• TEXT PASSAGE
++++

Kouri Richins, a Kamas mother of three who wrote a children's book about coping with grief after her husband's death and was later accused of fatally poisoning him, looks on during a hearing Tuesday, Aug. 27, 2024, in Silver Summit.
Rick Bowmer
/
Pool AP
Kouri Richins, a Kamas mother of three who wrote a children's book about coping with grief after her husband's death and was later accused of fatally poisoning him, looks on during a hearing Tuesday, Aug. 27, 2024, in Silver Summit.

Richins has been awaiting trial for her husband’s murder in Summit County Jail for over two years.

Kouri Richins was arrested in May 2023 in connection with the fentanyl overdose death of her husband Eric Richins. She has twice been denied bail.

Oct. 2, her attorneys filed another request for her release ahead of a February 2026 murder trial.

“New evidence has come to light that goes to the heart of the state’s allegations that Ms. Richins poisoned her husband with fentanyl,” the court papers state.

Summit County prosecutors allege Richins purchased fentanyl on at least two occasions from a housekeeper she employed.

Now, Richins’ defense attorneys say the man who allegedly sold the housekeeper fentanyl denies it.

In sworn statements the man claims he sold the housekeeper OxyContin, not fentanyl, in early 2022 just before Eric Richins died.

He also says he told prosecutors that in April of this year.

++++

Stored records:
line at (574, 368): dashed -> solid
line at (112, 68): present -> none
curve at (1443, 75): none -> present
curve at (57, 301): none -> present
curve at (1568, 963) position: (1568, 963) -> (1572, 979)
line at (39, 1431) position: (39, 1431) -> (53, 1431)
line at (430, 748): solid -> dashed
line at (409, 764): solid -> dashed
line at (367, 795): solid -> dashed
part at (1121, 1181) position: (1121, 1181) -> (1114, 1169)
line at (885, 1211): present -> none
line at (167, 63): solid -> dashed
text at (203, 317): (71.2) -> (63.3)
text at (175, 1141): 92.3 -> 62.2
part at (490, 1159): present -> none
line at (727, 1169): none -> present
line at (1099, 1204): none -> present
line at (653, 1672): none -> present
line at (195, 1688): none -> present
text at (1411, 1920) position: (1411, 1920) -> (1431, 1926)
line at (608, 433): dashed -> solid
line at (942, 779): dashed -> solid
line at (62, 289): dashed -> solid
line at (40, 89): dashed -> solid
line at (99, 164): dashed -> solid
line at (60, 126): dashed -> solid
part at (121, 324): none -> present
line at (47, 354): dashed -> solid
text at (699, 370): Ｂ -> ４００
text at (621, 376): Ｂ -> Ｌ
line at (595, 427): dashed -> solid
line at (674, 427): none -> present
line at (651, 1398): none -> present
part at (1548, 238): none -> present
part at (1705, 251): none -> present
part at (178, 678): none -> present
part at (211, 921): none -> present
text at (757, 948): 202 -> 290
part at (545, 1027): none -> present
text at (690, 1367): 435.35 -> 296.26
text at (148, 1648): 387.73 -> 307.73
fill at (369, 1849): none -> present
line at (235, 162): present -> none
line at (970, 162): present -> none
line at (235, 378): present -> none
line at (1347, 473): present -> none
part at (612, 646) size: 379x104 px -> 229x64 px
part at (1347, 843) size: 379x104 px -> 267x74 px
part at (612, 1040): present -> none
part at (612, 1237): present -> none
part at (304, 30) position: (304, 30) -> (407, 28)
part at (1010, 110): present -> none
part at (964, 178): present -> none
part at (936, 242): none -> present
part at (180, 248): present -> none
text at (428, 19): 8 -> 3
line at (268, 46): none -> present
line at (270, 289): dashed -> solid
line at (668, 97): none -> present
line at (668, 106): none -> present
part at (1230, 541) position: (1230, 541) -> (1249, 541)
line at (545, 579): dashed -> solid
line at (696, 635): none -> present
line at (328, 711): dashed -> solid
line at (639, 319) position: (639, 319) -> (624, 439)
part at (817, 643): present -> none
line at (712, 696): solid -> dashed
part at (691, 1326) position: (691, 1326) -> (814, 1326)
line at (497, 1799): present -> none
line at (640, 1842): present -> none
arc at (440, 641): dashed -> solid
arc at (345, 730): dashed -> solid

++++

• WORK TASK A
Can you condense the paragraph of the Kouri Richins article that begins "Kouri Richins was arrested in May 2023" into one shorter sentence that keeps its main facts?
• WORK TASK B
Can you extract the words of the Kouri Richins article from "Richins has been" up to and including "fentanyl denies it."?

• EXERCISE RESULT A
Kouri Richins, arrested in May 2023 over the fentanyl overdose death of her husband Eric Richins, has been denied bail twice.

• EXERCISE RESULT B
Richins has been awaiting trial for her husband’s murder in Summit County Jail for over two years.

Kouri Richins was arrested in May 2023 in connection with the fentanyl overdose death of her husband Eric Richins. She has twice been denied bail.

Oct. 2, her attorneys filed another request for her release ahead of a February 2026 murder trial.

“New evidence has come to light that goes to the heart of the state’s allegations that Ms. Richins poisoned her husband with fentanyl,” the court papers state.

Summit County prosecutors allege Richins purchased fentanyl on at least two occasions from a housekeeper she employed.

Now, Richins’ defense attorneys say the man who allegedly sold the housekeeper fentanyl denies it.